Through tunnels infested with deformed rats and a cat with three hind legs, the group breaks through a metal door and into the hotel. What they find inside is the hotel as it looked in the Victorian era. Lush furnishings and marble that have been slowly rotting all these years. Carefully exploring rooms, they find evidence of the hotel’s brutal and horribly evil past. What they aren’t expecting is that the evil is still alive and waiting just around the corner.

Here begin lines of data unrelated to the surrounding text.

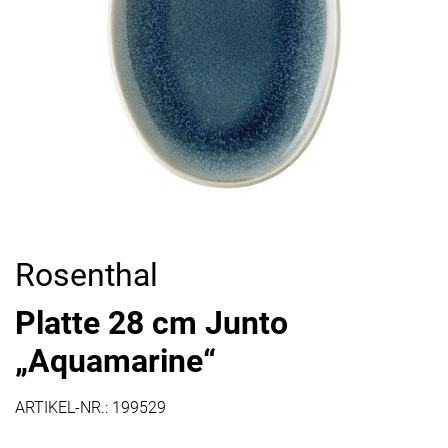
Rosenthal
Platte 28 cm Junto
„Aquamarine“
ARTIKEL-NR.:
199529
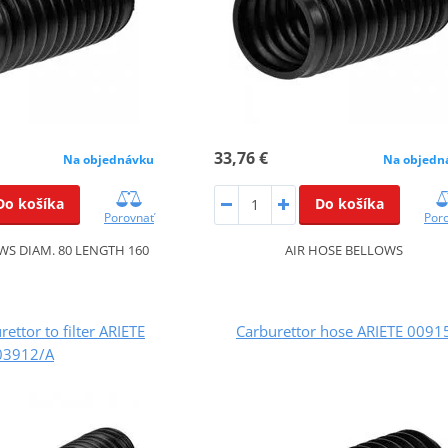
33,76 €
Na objedn
Na objednávku
Do košíka
Do košíka
Por
Porovnať
AIR HOSE BELLOWS
WS DIAM. 80 LENGTH 160
rettor to filter ARIETE
Carburettor hose ARIETE 0091
03912/A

Parts of this book almost made me jump out of my skin. The tension skyrockets and you just can't put down the book until you find out what happens next. Before you know it's 4 o'clock in the morning on a work day.
Monday, November 6, 2006
Format: Paperback, 277pp
Publisher: HarperCollins Publishers
I am a Jane Austen fan. Pride and Prejudice is one of my favorites. There have been a lot of Lizzys and Darcys out there. Several writers have picked up the classic love story of these two beloved characters: Linda Berdoll the author of Mr. Darcy Takes a Wife: Pride and Prejudice Continues and Darcy & Elizabeth: Nights and Days at Pemberley and Elizabeth Aston, author of Mr. Darcy’s Daughters, The Exploits & Adventures of Miss Alethea Darcy, The True Darcy Spirit, and due out in March of 2007, The Second Mrs. Darcy. There are many others and each interpretation is different.
I always pick up any new story involving my favorite characters. I know deep down that most of the time I’ll be disappointed, but I like to give each one a chance. I buy the book, make myself some tea, and curl up to read. I did the same with Darcy’s Story, but unlike some novels I have come across, this one did not disappoint.
One of the reasons I think that Pride and Prejudice is loved so much is Lizzy. After reading the novel, each of us wants to be her; she is such a strong character. Then you get involved in the love story, one that has remained a favorite for the last two centuries.
Darcy's Story lacks the depth of the original, only skimming the surface of the classic love story. But we do see much more of Fitzwilliam Darcy’s relationship with his sister and his friendship with Bingley. We get to see what Darcy was up to while he was away from Lizzy and Netherfield in London as well. The best part, though, was getting to see the biggest moments out of the book from his point of view.
This book doesn’t give us anything new; it just covers the ground we have walked before, hand in hand with Jane Austen. But that doesn’t mean it isn’t worth picking up. Think of it as a companion book to the classic, something to pick up when you might not have the time to read Pride and Prejudice, or would just like to see it all from Darcy’s point of view.